> **EXERCISES**:
- a) Answer these from the text on moving embedding pipelines to Ray and Anyscale:
(i) What was run on EMR for preprocessing?
(ii) What does Ray's native support for GPU/CPU pipelining keep high?
(iii) Which familiar tools can engineers use to write and test data pipelines in Anyscale's integrated workspaces?
- b) Write the next part of the text on moving embedding pipelines to Ray and Anyscale, picking up after its final sentence.

The "double compute" problem was particularly costly: they ran Spark on EMR for preprocessing (chunking, transformations, orchestrating API calls) while also paying per-token fees to an external embeddings API provider. They were dependent on their provider's API stability to keep search indexes fresh, and they'd implemented clunky custom pipelining to smooth traffic to dependent endpoints and avoid API rate limits, splitting online indexing Spark jobs into multiple jobs that handed off batches via S3.
Ray and Anyscale offered several advantages for their use case. Model flexibility meant they could run open-source embedding models directly without being gated by external providers, allowing immediate experimentation as new models are released. Unified compute consolidated preprocessing and inference onto a single layer, eliminating the double-compute problem. Ray's native support for GPU/CPU pipelining keeps utilization high by running GPU-bound inference alongside CPU-bound preprocessing on the same machines.
From a developer productivity perspective, Anyscale's integrated workspaces let engineers write and test data pipelines from familiar tools like Cursor and VSCode without provisioning infrastructure. Self-hosting embeddings also removed a third-party API hop from the critical path, materially reducing end-to-end latency for user-facing searches.

> **INFORMATION GIVEN**:
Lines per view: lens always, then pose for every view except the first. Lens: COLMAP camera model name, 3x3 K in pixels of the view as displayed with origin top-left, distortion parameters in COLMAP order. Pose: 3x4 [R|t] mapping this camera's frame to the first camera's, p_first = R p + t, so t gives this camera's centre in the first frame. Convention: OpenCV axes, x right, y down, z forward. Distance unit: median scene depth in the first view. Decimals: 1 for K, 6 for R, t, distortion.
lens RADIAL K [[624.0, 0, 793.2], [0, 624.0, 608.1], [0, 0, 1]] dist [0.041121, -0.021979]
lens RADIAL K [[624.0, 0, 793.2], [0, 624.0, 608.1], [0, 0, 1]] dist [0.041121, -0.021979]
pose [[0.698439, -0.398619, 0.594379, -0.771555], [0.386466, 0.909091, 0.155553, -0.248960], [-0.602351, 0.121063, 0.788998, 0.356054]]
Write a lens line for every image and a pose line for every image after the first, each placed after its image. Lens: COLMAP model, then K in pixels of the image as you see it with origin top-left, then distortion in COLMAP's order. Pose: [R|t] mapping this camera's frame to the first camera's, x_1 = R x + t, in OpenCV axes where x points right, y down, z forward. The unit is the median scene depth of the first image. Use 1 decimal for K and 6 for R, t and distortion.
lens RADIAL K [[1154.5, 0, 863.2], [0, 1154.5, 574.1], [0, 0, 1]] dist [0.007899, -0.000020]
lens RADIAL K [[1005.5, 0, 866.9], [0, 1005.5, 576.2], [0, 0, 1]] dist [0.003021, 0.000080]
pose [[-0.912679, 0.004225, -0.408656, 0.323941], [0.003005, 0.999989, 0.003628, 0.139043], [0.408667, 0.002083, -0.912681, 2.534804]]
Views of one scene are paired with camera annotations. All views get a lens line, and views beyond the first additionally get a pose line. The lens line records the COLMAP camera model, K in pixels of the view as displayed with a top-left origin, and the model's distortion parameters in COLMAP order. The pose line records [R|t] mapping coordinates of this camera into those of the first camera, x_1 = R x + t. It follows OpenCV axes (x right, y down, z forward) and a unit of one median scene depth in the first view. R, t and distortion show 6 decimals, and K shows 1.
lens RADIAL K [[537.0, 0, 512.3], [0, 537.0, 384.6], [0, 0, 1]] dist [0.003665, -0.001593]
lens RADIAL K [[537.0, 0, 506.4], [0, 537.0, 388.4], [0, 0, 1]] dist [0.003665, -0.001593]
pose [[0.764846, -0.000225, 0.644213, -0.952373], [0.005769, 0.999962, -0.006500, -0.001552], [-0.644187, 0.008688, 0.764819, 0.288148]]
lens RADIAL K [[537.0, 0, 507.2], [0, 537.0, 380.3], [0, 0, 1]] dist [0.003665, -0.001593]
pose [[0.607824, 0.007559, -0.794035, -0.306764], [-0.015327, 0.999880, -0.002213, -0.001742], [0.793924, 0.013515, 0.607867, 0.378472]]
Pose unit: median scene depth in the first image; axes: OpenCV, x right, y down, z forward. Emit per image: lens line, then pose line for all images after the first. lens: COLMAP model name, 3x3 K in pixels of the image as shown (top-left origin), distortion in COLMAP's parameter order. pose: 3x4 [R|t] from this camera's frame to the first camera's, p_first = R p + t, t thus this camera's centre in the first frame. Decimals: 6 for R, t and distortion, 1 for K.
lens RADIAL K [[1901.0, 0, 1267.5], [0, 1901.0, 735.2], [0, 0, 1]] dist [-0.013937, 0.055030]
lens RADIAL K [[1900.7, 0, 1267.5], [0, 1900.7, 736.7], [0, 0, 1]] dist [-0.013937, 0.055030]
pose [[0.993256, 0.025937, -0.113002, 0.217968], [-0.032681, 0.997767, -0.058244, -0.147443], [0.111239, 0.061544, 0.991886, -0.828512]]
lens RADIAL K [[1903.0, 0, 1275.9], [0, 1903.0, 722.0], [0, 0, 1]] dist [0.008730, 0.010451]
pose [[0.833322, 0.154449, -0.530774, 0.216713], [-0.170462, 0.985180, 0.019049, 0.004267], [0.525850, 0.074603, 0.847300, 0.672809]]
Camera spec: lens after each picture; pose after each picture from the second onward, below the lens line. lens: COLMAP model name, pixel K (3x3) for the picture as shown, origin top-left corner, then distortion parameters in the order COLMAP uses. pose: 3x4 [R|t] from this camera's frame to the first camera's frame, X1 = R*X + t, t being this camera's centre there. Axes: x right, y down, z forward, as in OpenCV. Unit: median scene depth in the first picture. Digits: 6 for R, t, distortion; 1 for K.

> **ANSWERS TO THIS EXERCISE**:
- a)
(i) Spark
(ii) Utilization
(iii) Cursor and VSCode

- b)
They anticipate a 90%+ reduction in embeddings infrastructure costs from this migration, though the case study notes this is still rolling out with early results being promising. This claim should be viewed with appropriate skepticism until fully realized—migrations often encounter unexpected complexities, and projected savings don't always materialize fully in production.
## Ray Serve for Real-Time Embeddings
For query-time embeddings, where users or agents search Notion, latency sensitivity is critical since they cannot search the vector database until query embedding completes. Hosting large-parameter embedding models efficiently requires careful consideration of GPU allocation, ingress routing, replication, and scaling.
Ray Serve provides much of this infrastructure out-of-the-box, allowing them to wrap open-source embedding models in persistent deployments that stay loaded on GPU. Configuration for dynamic request batching, replication, and autoscaling is handled through straightforward Python code and YAML configuration files, reducing operational complexity compared to building custom serving infrastructure.
This move to self-hosted embeddings serving, combined with the Ray-based generation pipeline, represents a complete internalization of their embeddings stack—moving from dependency on external API providers to self-managed infrastructure. This shift trades operational complexity for cost savings, control, and flexibility, a calculation that makes sense at Notion's scale but might not for smaller operations.
## LLMOps Lessons and Tradeoffs
Notion's journey illustrates several important LLMOps principles for production RAG systems. First, architectural evolution is continuous—their infrastructure went through multiple major iterations in just two years, from dedicated pods to serverless to turbopuffer, from external embeddings APIs to self-hosted Ray. Each iteration addressed bottlenecks that emerged at the previous scale, demonstrating that optimal architecture is context-dependent and scale-dependent.
Second, cost optimization in LLMOps requires attacking multiple layers simultaneously. They achieved their 90% cost reduction not through a single change but through coordinated improvements: serverless migration, vector database switching, intelligent caching to avoid redundant work, and self-hosted embeddings. Each layer compounds with others.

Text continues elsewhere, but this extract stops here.